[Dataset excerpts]
'''
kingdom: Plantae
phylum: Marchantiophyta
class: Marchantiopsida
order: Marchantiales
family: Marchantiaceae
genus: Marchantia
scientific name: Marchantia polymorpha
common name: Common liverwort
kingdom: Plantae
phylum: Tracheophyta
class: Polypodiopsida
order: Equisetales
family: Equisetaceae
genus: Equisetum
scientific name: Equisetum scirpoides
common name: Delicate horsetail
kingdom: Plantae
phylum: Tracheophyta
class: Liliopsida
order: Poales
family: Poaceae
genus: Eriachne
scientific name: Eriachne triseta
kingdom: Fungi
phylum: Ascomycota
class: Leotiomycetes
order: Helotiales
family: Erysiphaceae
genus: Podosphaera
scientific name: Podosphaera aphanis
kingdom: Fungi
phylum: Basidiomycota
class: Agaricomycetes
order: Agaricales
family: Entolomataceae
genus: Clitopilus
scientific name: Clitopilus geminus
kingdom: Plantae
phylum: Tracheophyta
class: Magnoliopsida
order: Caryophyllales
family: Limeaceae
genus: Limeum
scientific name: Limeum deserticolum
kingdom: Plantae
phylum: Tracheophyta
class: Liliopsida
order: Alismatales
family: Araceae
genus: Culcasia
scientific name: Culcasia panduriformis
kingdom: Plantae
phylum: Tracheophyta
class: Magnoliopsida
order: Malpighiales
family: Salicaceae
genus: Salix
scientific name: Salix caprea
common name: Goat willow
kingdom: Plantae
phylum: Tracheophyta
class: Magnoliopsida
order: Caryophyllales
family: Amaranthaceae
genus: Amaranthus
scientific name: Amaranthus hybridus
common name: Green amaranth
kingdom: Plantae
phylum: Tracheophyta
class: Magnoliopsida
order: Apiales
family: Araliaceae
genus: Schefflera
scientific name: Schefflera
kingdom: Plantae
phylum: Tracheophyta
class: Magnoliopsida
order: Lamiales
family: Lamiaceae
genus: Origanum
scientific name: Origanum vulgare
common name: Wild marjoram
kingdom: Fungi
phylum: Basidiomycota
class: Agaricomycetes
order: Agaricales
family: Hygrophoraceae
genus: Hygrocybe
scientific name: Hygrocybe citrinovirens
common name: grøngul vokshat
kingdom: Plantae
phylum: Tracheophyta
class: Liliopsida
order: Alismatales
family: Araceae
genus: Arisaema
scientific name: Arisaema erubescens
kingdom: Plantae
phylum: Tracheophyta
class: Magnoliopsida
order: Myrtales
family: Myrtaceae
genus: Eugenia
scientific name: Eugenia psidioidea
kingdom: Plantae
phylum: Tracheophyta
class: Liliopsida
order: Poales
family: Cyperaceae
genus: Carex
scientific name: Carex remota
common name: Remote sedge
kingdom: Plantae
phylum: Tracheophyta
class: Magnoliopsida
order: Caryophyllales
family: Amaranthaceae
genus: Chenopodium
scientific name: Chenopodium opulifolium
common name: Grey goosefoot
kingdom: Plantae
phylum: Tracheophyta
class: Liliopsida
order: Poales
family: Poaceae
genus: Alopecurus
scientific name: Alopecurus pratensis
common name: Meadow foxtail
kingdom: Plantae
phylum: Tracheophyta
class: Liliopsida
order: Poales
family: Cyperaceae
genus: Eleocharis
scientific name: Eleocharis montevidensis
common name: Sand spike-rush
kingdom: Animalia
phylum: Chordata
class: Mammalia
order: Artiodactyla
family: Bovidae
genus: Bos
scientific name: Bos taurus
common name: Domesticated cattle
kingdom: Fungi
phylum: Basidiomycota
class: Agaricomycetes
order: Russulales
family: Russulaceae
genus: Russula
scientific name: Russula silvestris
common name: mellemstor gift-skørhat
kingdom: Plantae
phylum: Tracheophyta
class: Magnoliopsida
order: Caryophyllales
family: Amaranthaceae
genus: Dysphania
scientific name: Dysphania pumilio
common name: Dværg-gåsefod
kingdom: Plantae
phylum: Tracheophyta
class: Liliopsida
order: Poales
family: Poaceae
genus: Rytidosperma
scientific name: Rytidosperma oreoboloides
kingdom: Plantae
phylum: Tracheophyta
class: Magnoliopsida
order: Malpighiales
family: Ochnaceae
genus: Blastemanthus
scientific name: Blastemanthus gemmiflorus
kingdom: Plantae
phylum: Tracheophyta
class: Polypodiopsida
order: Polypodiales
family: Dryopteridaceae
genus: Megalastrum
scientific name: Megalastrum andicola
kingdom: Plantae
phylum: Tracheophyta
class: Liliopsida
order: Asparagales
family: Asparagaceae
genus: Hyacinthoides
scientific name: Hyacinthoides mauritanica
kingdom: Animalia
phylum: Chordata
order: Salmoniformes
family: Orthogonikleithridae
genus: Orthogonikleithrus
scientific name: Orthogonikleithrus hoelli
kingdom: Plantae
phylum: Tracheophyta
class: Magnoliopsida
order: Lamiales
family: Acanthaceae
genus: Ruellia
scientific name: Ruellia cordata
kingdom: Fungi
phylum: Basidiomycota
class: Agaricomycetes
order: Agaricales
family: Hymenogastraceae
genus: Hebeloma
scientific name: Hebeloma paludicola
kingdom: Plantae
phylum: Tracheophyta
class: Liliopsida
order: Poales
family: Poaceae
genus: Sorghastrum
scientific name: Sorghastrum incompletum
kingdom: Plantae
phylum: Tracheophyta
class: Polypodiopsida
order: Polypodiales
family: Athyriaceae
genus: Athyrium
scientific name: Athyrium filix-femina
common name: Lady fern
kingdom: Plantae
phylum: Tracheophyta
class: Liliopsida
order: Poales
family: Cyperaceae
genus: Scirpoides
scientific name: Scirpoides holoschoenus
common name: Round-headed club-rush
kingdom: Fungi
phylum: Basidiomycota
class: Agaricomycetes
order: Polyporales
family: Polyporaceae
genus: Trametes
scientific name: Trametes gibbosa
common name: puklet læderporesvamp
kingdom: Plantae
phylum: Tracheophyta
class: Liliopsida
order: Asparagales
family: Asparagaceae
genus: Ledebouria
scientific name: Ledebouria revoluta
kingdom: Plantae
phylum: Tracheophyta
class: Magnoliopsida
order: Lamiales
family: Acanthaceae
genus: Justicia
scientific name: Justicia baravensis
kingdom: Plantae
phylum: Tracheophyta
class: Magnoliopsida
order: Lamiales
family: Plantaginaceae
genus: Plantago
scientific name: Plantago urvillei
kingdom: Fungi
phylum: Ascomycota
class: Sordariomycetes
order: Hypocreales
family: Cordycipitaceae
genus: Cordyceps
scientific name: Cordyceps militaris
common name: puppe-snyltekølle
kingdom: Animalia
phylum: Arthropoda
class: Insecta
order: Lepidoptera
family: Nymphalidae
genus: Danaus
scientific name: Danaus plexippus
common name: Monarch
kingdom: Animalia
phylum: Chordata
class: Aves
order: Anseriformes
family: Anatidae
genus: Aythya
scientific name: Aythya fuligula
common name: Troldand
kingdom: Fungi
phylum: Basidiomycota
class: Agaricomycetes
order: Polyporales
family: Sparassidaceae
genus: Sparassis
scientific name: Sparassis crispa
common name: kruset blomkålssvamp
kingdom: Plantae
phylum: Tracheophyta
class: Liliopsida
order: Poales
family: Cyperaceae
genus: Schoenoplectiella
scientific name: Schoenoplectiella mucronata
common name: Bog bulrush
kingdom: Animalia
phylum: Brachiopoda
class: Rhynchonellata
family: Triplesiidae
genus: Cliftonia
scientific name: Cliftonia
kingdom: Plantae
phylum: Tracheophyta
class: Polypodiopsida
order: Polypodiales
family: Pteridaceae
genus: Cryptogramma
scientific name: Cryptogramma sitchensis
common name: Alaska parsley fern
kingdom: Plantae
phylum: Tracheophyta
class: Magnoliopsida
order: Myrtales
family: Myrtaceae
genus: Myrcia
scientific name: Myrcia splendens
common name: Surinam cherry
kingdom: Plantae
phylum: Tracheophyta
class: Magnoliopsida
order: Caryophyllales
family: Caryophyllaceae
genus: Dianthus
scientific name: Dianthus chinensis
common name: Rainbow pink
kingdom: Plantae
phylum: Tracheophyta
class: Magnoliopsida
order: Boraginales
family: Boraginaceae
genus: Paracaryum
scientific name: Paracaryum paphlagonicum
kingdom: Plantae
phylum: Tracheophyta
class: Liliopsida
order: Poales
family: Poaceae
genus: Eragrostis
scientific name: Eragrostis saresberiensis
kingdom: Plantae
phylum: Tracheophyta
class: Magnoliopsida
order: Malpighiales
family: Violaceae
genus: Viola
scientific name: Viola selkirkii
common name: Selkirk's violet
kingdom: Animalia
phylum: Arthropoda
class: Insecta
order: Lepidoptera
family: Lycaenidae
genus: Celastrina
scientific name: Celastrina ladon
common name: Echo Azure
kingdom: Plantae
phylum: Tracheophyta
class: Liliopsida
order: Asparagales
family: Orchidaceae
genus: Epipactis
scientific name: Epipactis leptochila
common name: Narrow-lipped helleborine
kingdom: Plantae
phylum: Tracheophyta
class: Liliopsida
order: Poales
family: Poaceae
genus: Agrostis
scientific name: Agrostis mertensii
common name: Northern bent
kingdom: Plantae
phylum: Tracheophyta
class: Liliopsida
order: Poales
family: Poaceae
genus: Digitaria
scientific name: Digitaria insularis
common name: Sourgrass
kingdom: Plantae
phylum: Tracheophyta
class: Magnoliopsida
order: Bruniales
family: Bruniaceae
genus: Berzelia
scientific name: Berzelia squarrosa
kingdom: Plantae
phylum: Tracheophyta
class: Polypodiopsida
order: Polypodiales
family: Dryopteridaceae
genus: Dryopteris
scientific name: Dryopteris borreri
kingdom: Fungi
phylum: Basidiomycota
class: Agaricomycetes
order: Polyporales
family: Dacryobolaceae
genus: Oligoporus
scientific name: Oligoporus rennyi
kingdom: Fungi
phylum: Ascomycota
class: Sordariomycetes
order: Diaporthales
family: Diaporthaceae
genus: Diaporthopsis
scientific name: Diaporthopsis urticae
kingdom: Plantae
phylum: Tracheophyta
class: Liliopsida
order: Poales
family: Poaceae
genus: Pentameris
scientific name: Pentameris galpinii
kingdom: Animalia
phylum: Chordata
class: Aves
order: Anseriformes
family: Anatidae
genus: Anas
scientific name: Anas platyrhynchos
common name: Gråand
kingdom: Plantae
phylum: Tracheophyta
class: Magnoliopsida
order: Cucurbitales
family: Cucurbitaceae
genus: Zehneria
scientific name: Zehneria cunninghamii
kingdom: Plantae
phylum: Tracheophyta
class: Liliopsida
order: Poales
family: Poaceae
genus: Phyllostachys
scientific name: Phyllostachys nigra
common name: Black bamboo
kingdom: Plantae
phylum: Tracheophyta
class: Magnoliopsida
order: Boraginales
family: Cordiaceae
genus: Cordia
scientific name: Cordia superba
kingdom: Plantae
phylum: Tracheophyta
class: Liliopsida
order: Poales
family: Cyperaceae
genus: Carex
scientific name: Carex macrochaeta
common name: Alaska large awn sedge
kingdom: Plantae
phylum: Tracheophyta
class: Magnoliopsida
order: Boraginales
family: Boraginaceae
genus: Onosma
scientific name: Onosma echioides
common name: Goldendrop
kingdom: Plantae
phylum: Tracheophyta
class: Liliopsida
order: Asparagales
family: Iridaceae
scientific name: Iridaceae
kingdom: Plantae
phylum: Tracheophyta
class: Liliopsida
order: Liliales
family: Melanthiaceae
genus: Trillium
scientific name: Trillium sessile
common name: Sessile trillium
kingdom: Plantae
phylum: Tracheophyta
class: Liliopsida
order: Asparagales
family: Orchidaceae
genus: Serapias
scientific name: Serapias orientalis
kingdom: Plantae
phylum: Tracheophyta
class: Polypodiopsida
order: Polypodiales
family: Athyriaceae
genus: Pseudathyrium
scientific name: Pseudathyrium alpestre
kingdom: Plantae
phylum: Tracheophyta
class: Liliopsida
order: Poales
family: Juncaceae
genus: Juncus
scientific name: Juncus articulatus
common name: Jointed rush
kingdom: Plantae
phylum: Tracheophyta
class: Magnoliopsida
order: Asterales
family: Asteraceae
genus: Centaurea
'''
Rewrite the lines beginning with the line containing "scientific name: Hebeloma paludicola" and continuing through the line containing "scientific name: Plantago urvillei", substituting "vernacular name" for every occurrence of "common name" and leaving everything else unchanged.

RESULT:
scientific name: Hebeloma paludicola
kingdom: Plantae
phylum: Tracheophyta
class: Liliopsida
order: Poales
family: Poaceae
genus: Sorghastrum
scientific name: Sorghastrum incompletum
kingdom: Plantae
phylum: Tracheophyta
class: Polypodiopsida
order: Polypodiales
family: Athyriaceae
genus: Athyrium
scientific name: Athyrium filix-femina
vernacular name: Lady fern
kingdom: Plantae
phylum: Tracheophyta
class: Liliopsida
order: Poales
family: Cyperaceae
genus: Scirpoides
scientific name: Scirpoides holoschoenus
vernacular name: Round-headed club-rush
kingdom: Fungi
phylum: Basidiomycota
class: Agaricomycetes
order: Polyporales
family: Polyporaceae
genus: Trametes
scientific name: Trametes gibbosa
vernacular name: puklet læderporesvamp
kingdom: Plantae
phylum: Tracheophyta
class: Liliopsida
order: Asparagales
family: Asparagaceae
genus: Ledebouria
scientific name: Ledebouria revoluta
kingdom: Plantae
phylum: Tracheophyta
class: Magnoliopsida
order: Lamiales
family: Acanthaceae
genus: Justicia
scientific name: Justicia baravensis
kingdom: Plantae
phylum: Tracheophyta
class: Magnoliopsida
order: Lamiales
family: Plantaginaceae
genus: Plantago
scientific name: Plantago urvillei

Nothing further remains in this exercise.